Bripda Pirman Resmi Dipecat, Aniaya Junior hingga Tewas di Asrama Polda Sulsel
MAKASSAR, iNewsCelebes.id – Bripda Pirman resmi dijatuhi sanksi Pemberhentian Tidak Dengan Hormat (PTDH) setelah terbukti menganiaya juniornya, Bripda Dirja Pratama (19), hingga meninggal dunia.
Putusan tersebut dibacakan dalam sidang Komisi Kode Etik Polri (KKEP) oleh Ketua Majelis, Kombes Zulham Effendy, pada Senin (2/3/2026) kemarin.
“Menjatuhkan sanksi: satu, sanksi etika berupa perilaku pelanggar dinyatakan sebagai perbuatan tercela. Dua, sanksi administratif berupa Pemberhentian Tidak Dengan Hormat sebagai anggota Polri,” ujar Zulham saat membacakan amar putusan.

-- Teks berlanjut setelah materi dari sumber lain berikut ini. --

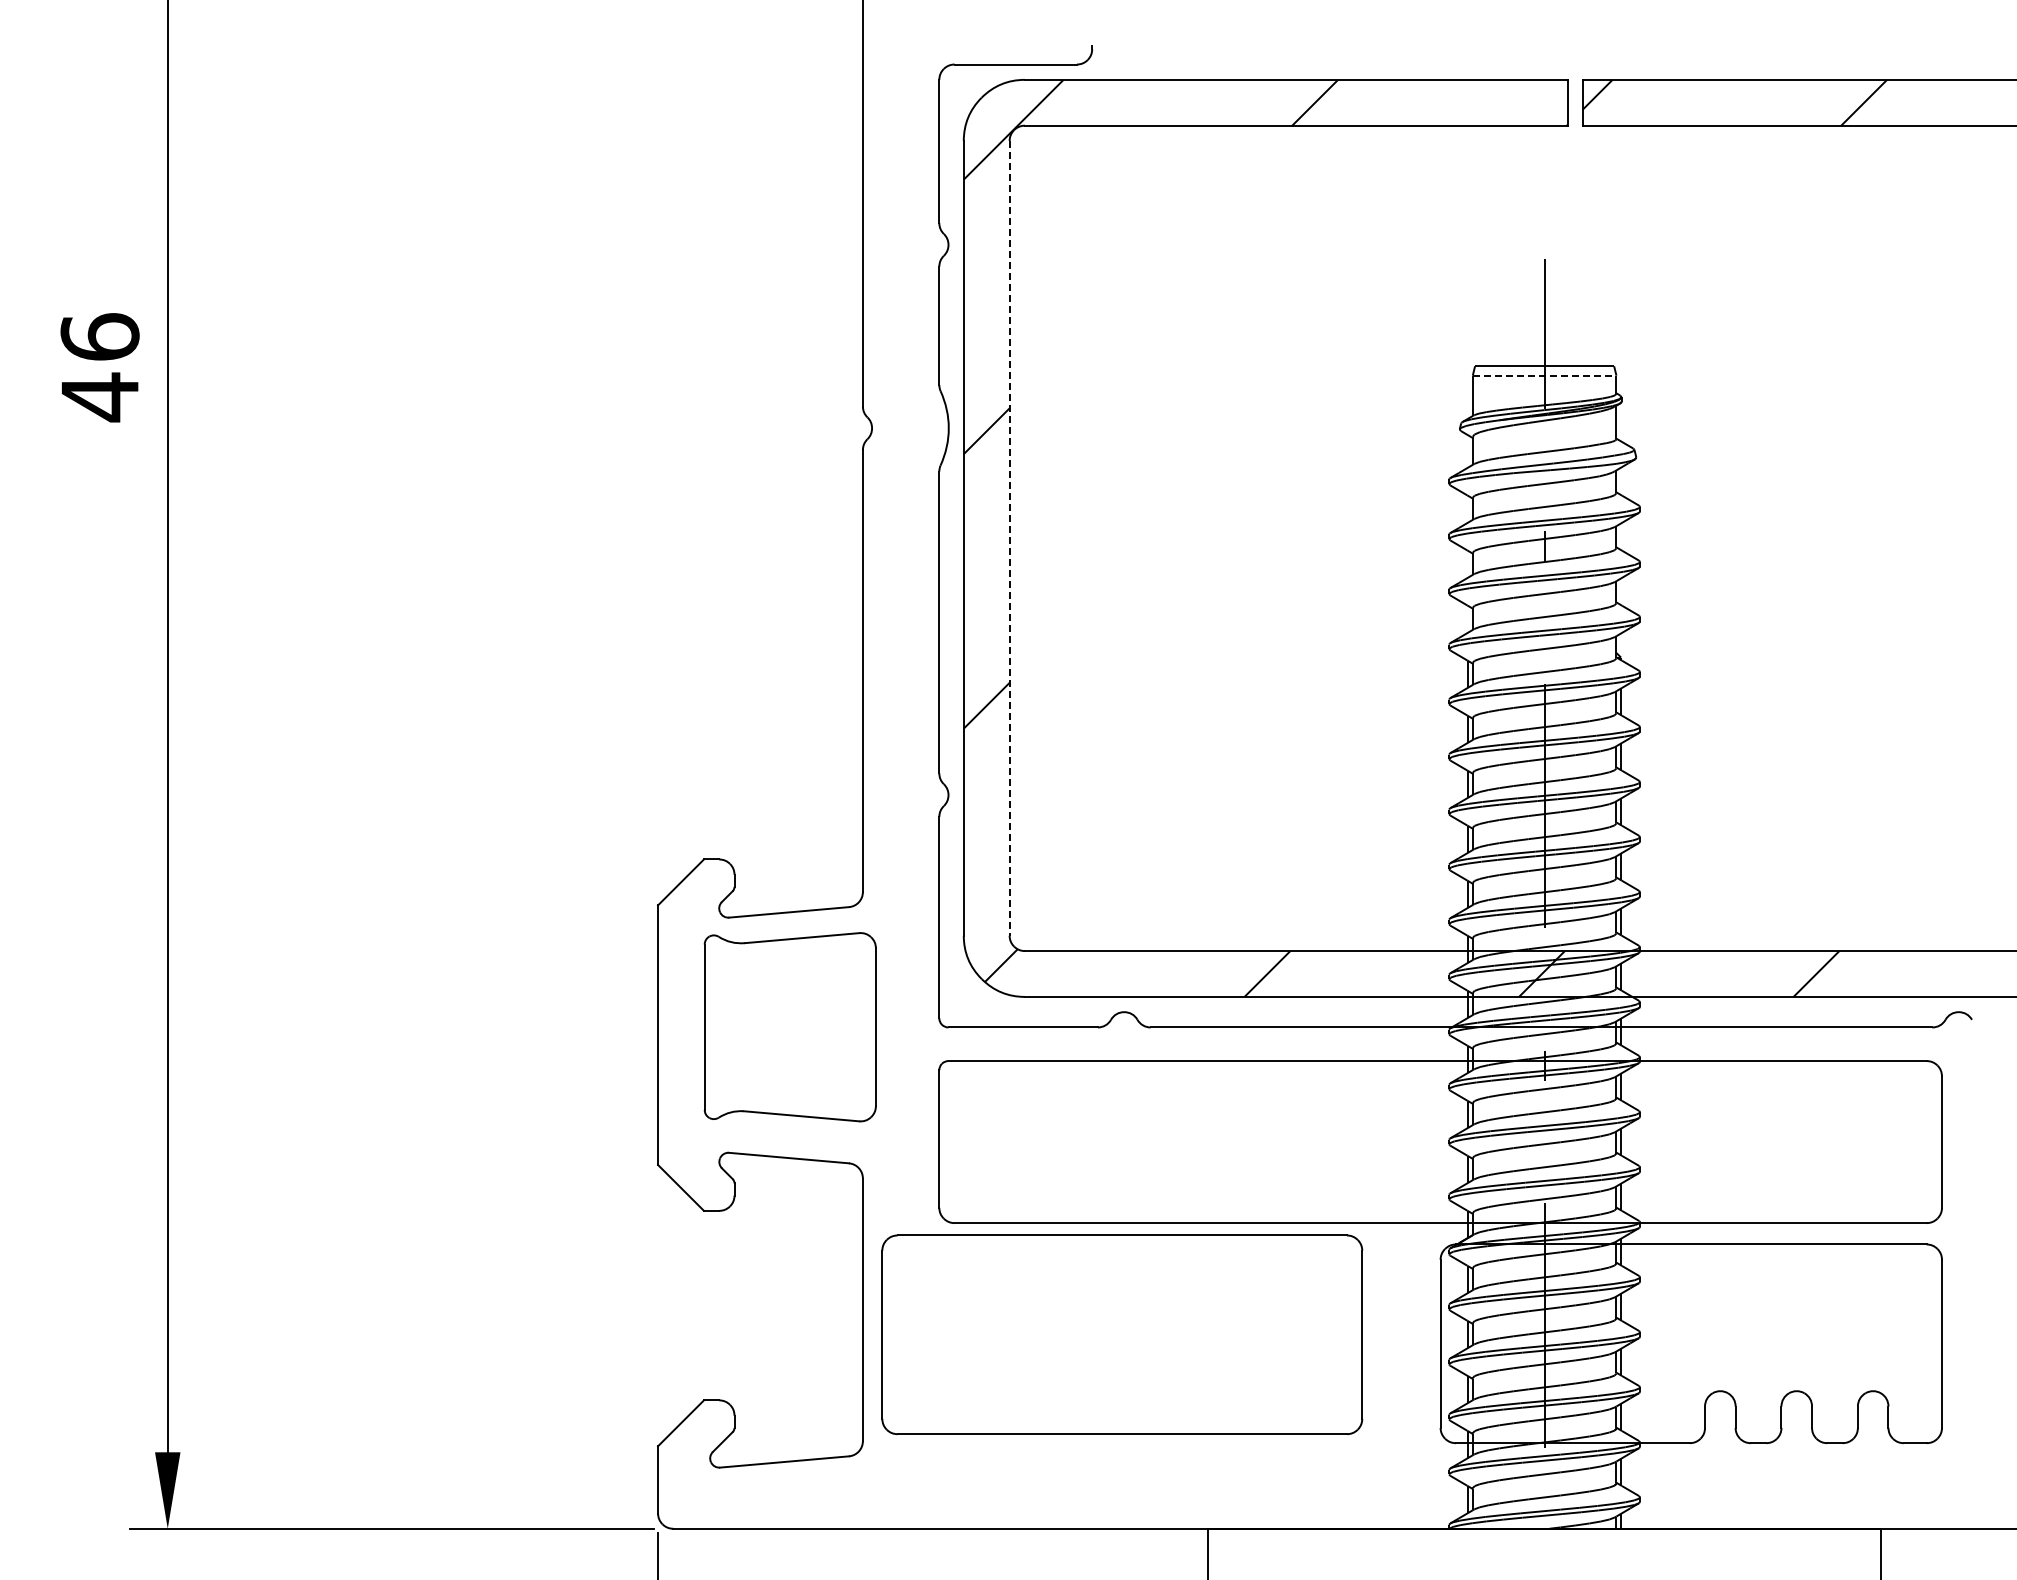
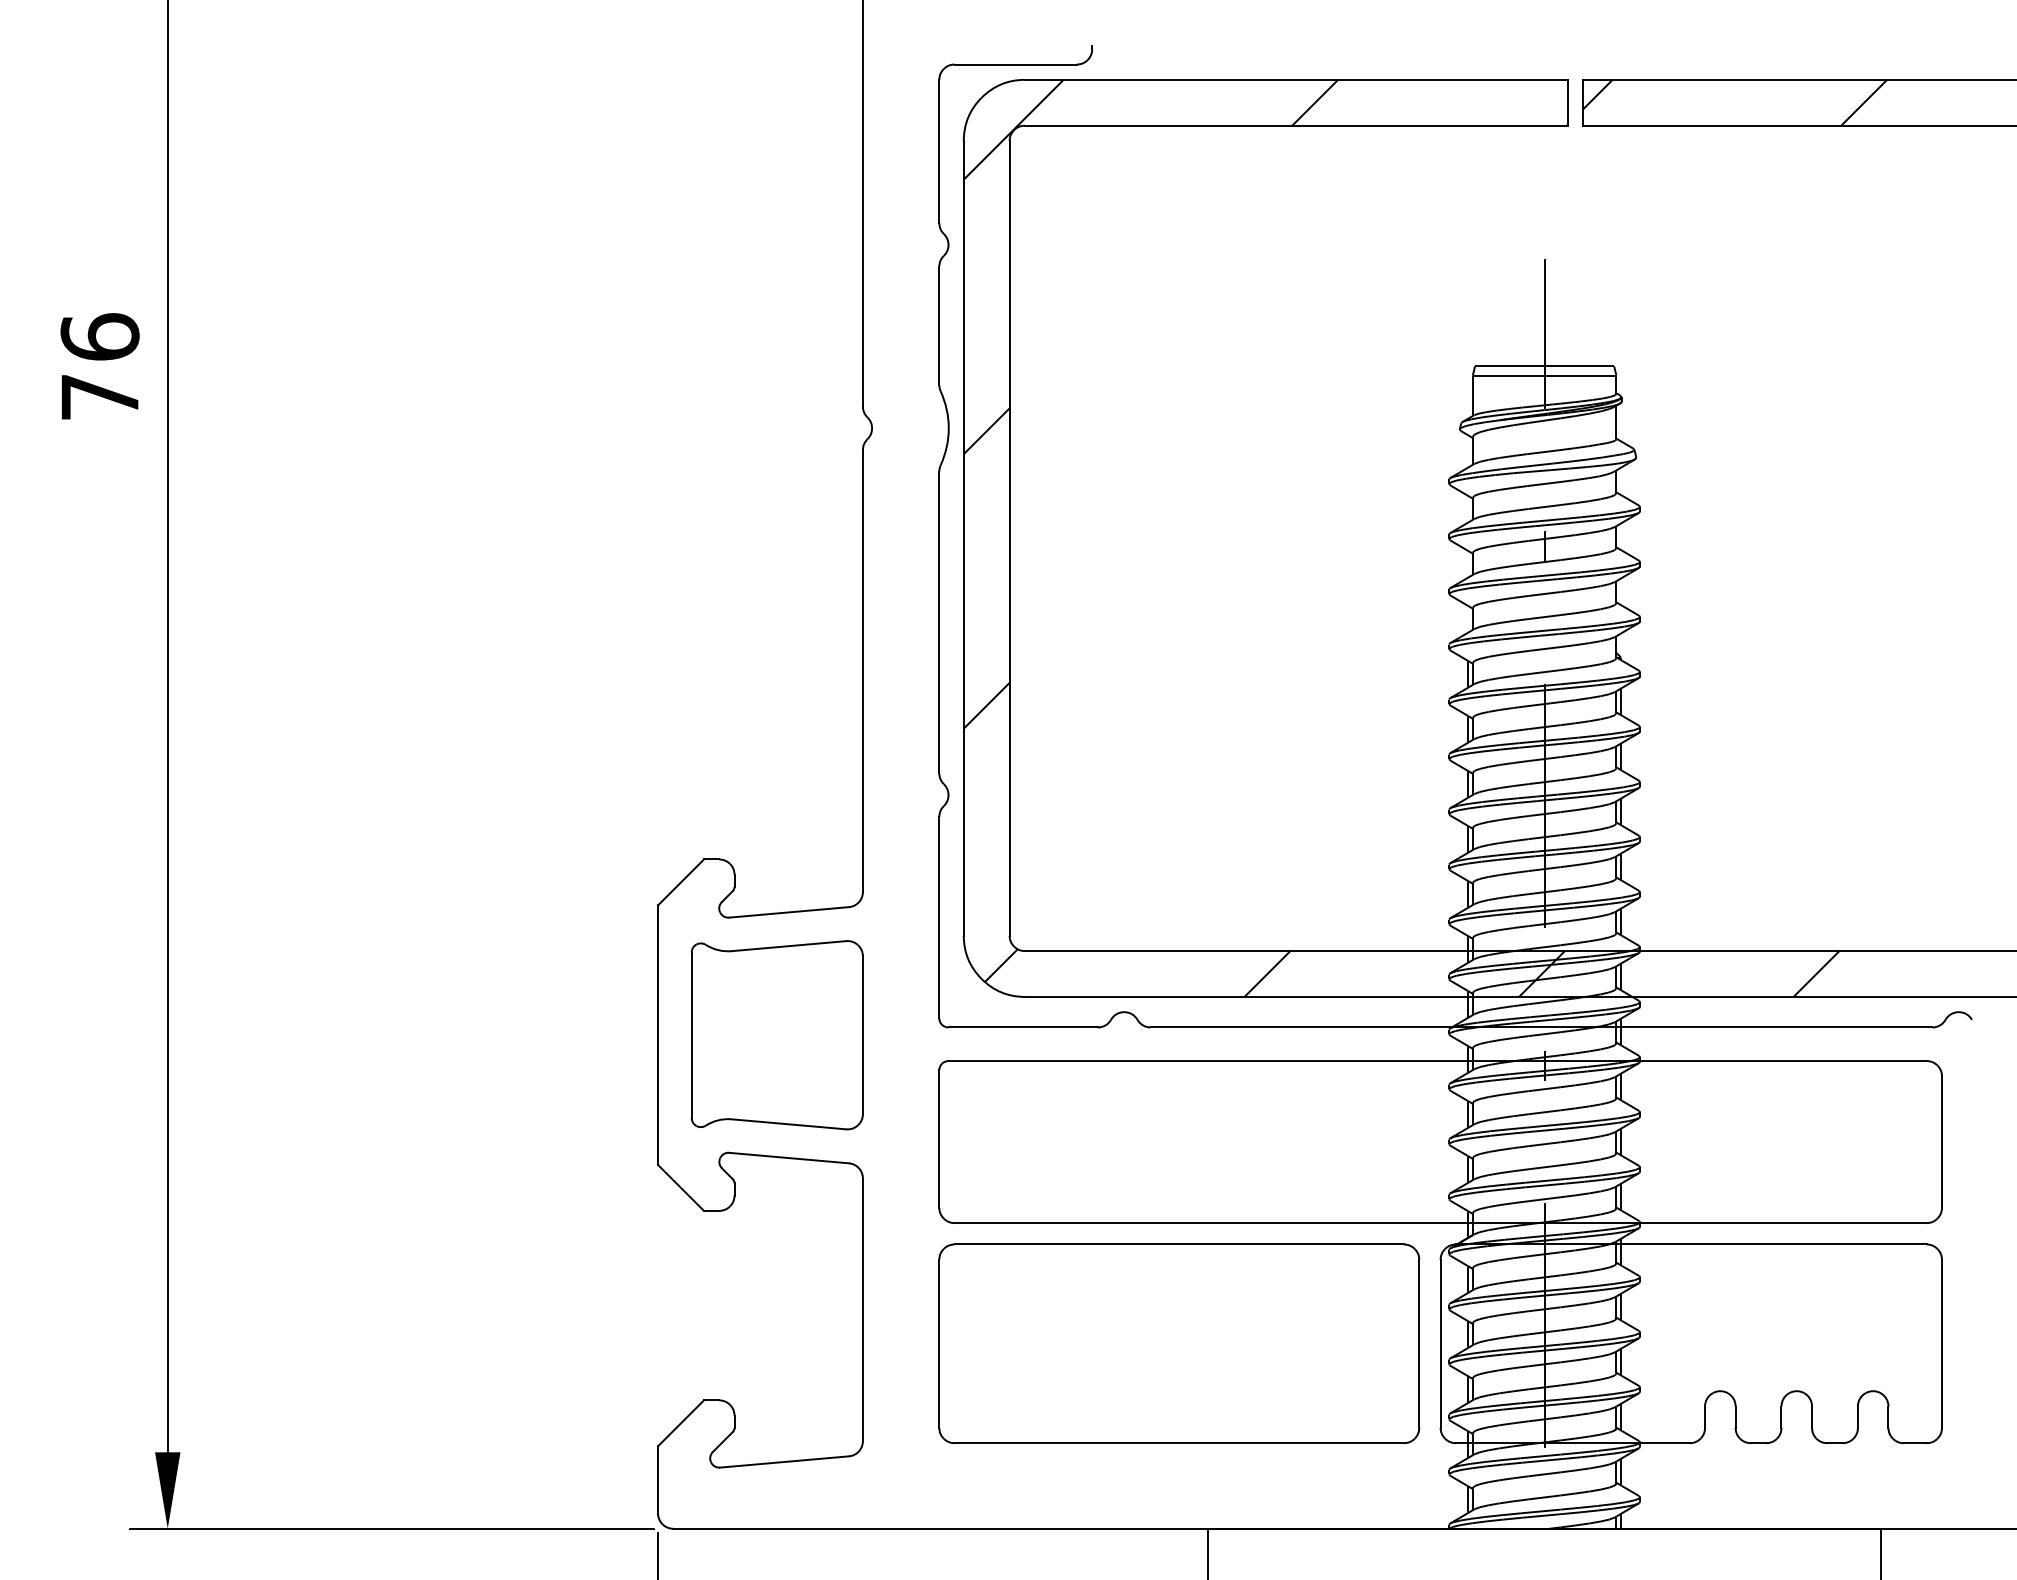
line at (1544, 375): dashed -> solid
text at (99, 397): 46 -> 76
line at (1009, 538): dashed -> solid
part at (789, 1027) position: (789, 1027) -> (776, 1035)
part at (1122, 1334) position: (1122, 1334) -> (1179, 1343)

Dalam pertimbangannya, majelis sidang menyatakan Bripda Pirman secara sadar melakukan kekerasan fisik terhadap korban hanya karena merasa tidak dihargai sebagai senior. Tindakan tersebut dinilai tidak sebanding dengan akibat yang ditimbulkan, yakni hilangnya nyawa seseorang.
“Sehingga motifnya dianggap tidak sebanding dengan nyawa manusia,” tegas Zulham.
Tak hanya itu, terduga pelanggar juga disebut sempat berupaya menutupi fakta kejadian. Pada awalnya, korban dilaporkan meninggal akibat perbuatannya sendiri. Majelis juga mengungkap bahwa sebelum kejadian fatal tersebut, pelaku pernah melakukan pemukulan terhadap junior lainnya.